Biyoekonomi Konseyi Eşbaşkanı Joachim von Braun ise şunları belirtti: “İklim değişikliği ve açlık tehlikesi altında, 9 milyar nüfusa doğru ilerleyen bir dünyada biyo-temelli ekonomi insan ve doğa arasında uyumu destekliyor.”
Biyoekonomi, inovasyondan güç alan sürdürülebilir ve yeşil kalkınmada anahtar bir rol oynayacak.
Şimdiden 45 ülke biyoekonomiyi siyasi stratejilerine ekleyip, bilimsel ve siyasal programlar geliştirmeye başladı. Avrupa ve Kuzey Amerika’daki sanayileşmiş ülkeler biyoekonomiyi inovatif biyo-temelli ürünler ve süreçler, yeni pazarlar yaratmak için bir fırsat olarak görüyor. Brezilya gibi büyümekte olan ekonomiler bu alanda yeni sanayi dalları yaratmak için yatırımlar gerçekleştiriyor. Gelişmekte olan ülkeler de bu sayede daha adil uluslararası ticaret ilişkilerine ekonomik açıdan katılma ve teknoloji transferi için işbirlikleri geliştirme şansı yakalayacaklar.

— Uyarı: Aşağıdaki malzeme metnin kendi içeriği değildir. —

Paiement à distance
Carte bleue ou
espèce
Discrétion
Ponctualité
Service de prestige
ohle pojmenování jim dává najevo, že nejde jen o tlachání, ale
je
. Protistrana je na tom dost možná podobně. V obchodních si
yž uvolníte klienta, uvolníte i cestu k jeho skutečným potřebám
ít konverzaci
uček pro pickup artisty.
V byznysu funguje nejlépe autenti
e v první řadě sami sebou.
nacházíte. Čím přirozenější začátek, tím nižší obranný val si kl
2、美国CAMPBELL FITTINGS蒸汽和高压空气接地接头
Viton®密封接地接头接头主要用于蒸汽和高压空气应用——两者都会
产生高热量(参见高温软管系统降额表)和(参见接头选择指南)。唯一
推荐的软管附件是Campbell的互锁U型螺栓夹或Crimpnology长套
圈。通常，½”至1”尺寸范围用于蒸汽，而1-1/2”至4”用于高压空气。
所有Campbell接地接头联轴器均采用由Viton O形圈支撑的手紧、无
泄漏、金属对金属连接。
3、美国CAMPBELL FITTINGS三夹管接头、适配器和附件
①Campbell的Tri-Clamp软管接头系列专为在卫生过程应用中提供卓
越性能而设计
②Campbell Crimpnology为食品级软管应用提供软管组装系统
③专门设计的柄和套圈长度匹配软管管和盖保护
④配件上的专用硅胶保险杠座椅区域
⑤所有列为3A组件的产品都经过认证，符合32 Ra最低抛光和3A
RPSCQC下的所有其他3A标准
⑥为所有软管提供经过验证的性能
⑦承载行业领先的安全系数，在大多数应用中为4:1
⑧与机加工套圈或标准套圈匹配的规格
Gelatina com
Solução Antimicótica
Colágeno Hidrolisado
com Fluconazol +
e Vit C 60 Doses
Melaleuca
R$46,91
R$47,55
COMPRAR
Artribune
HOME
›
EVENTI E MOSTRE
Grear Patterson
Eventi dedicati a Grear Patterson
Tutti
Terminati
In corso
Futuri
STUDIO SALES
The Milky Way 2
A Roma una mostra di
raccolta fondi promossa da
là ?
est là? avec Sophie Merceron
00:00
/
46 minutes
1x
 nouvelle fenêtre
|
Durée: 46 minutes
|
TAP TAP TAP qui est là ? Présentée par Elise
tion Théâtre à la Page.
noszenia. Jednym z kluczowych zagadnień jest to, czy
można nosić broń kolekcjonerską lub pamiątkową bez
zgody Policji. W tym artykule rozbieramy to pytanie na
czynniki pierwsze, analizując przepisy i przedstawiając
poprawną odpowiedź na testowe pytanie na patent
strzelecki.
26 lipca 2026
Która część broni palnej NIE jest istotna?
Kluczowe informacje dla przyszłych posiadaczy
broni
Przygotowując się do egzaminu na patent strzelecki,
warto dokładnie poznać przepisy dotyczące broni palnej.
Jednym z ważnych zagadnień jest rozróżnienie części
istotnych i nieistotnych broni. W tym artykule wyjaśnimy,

Özetle, Berlin’de 100 uluslararası konuşmacı tarafından çeşitli politikalar sunuldu; 60 somut başarılı uygulama tanıtıldı. OECD, FAO, Avrupa Komisyonu ve Uluslararası Enerji Ajansı kendi düzenledikleri çalıştaylarla zirveye katıldı.
Küresel Biyoekonomi Zirvesi, karar alıcılar ve önde gelen biyoekonomi uzmanları için bir birlikte çalışma platformu oluşturdu. Eylül 2015’de kabul edilen Sürdürülenbilir Kalkınma Hedefleri doğrultusunda, Zirve biyoekonominin sürdürülebilir kalkınmaya ve yeşil büyümeye katkıda bulunmasını sağlayacak süreci başlatacak çok taraflı bir gündemi hayata geçirmeyi hedef olarak benimsedi.
Zirvenin ana sonuçlarından biri, Uluslararsı Danışma Komitesi’nin kaleme aldığı bildirge oldu.
- C. Gıda, Tarım ve Hayvancılık Bakanlığı’ndan Genel Müdür Masum Burak’ın da aralarında bulunduğu 15 uzman, sürdürülebilir biyoekonomi için küresel siyaset gündeminin 5 öncelik alanını belirledi.
1) Yenilenebilir kaynaklar kullanmak, gıda güvenliğini sağlamak ve eko sistemleri korumak.
2) Biyoekonominin Sürdürülebilir Kalkınma Hedefleri’ne katkılarını ölçülebilir hale getirmek.
3) Ekonomik ve bilimsel işbirliğini teşvik etmek.
4) Eğitim, ortak öğrenme ve diyalogu artırmak.
5) COP21, Sürdürülebilir Kalkınma Hedefleri ve ticaret ile ilgili küresel müzakelerde bir bütün olarak biyoekonominin dikkate alınmasını sağlamak.
Prof. von Braun ile eşbaşkanlığını üstlendiğim açılış oturumunda katılımcılar bu beş öncelik alanının takibinde Biyoekonomi Konseyi’nin rolü üzerinde durdular. Ayrıca rekabetçi ve topluma mal olmuş biyo-temelli ekonomi için ideal ekonomik ve siyasal bir çerçeve koşullarının yaratılması gerektiği ve bir sonraki zirvenin iki yıl içinde gerçekleştirilmesi ifade edildi.